Amyotrophic lateral sclerosis (ALS) is a form of motor neuron disease that is apparently progressive, fatal and neuro – degenerative. It is apparently caused by the degeneration of motor neurons, the nerve cells in the central nervous system that manage voluntary muscle movement. Well, researchers from the Institute of Psychiatry at King’s College London revealed that genetic variations on a specific chromosome seem to play a vital role in ALS or Lou Gehrig’s disease.
Scientists share that around five to 10 percent of ALS is hereditary and few genes have been associated to ALS. However, these elucidate only a small proportion of familial cases and the cause of the more common irregular ALS remains unknown. Researchers conducted a two-stage genome-wide association analysis in order to examine genetic variations which are apparently accountable for augmented risk of irregular ALS. They evaluated DNA samples that were collected from 599 patients with sporadic ALS and 4,144 people without the disease from the UK. The findings highlighted strong evidence of a relation between two genetic variations on chromosome 9 and ALS.
Researchers conducted a joint analysis to identify new genetic signals that would otherwise be difficult to discover. They merged the UK samples with another 4,312 patients with ALS and 8,425 controls from seven other countries. These findings seemingly add to growing evidence that a region of chromosome 9 is linked with enhanced risk of ALS across several populations.
Ammar Al-Chalabi from the Institute of Psychiatry, remarked “ALS is a much feared disease, and is the commonest reason for people to seek euthanasia, so any clues that will help understand what causes it and how to find a cure are extremely valuable. This research is important in providing confirmation that a region on chromosome 9 harbours a risk gene, and also shows what can be achieved when researchers from all over the world team up. Thirteen research teams from eight different countries were involved in this project.”

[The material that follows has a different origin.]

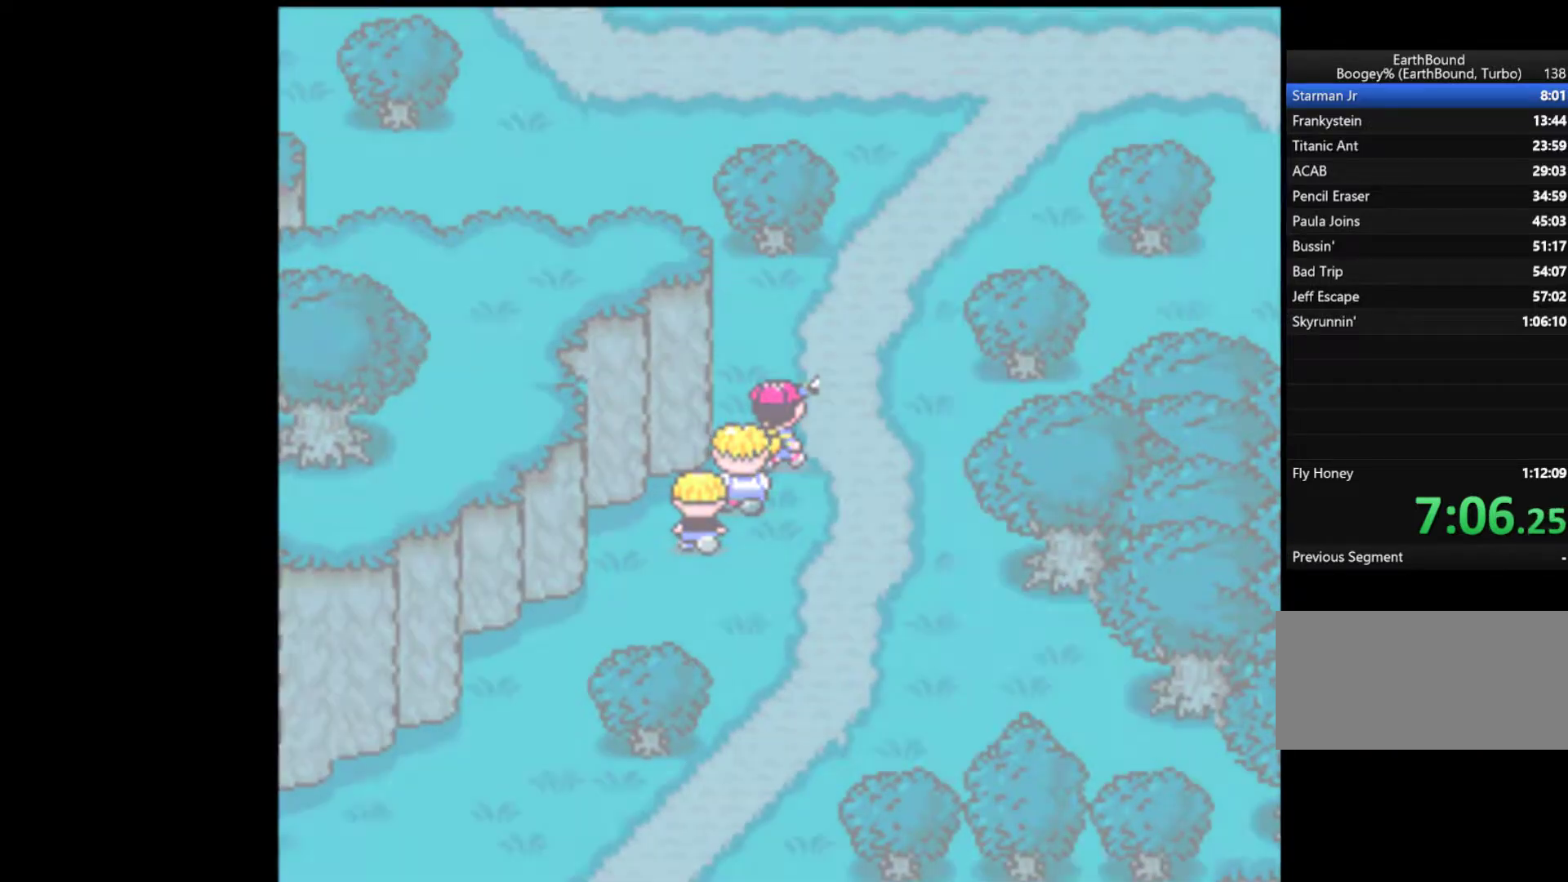
{"buttons": ["START"], "events": [[50, "A", "down"], [117, "A", "up"], [217, "A", "down"], [283, "A", "up"], [317, "A", "down"], [383, "START", "down"], [417, "A", "up"]]}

Chromosome 9p21.2 was apparently the only considerably linked locus. This locus has also been formerly associated with fronto-temporal dementia. Researchers share that none of the other four genetic loci that have been reported may be connected with ALS achieved importance in the analysis. This highlights that the earlier associations may have been false-positive or population-specific results.
These findings were published in the online edition of The Lancet Neurology.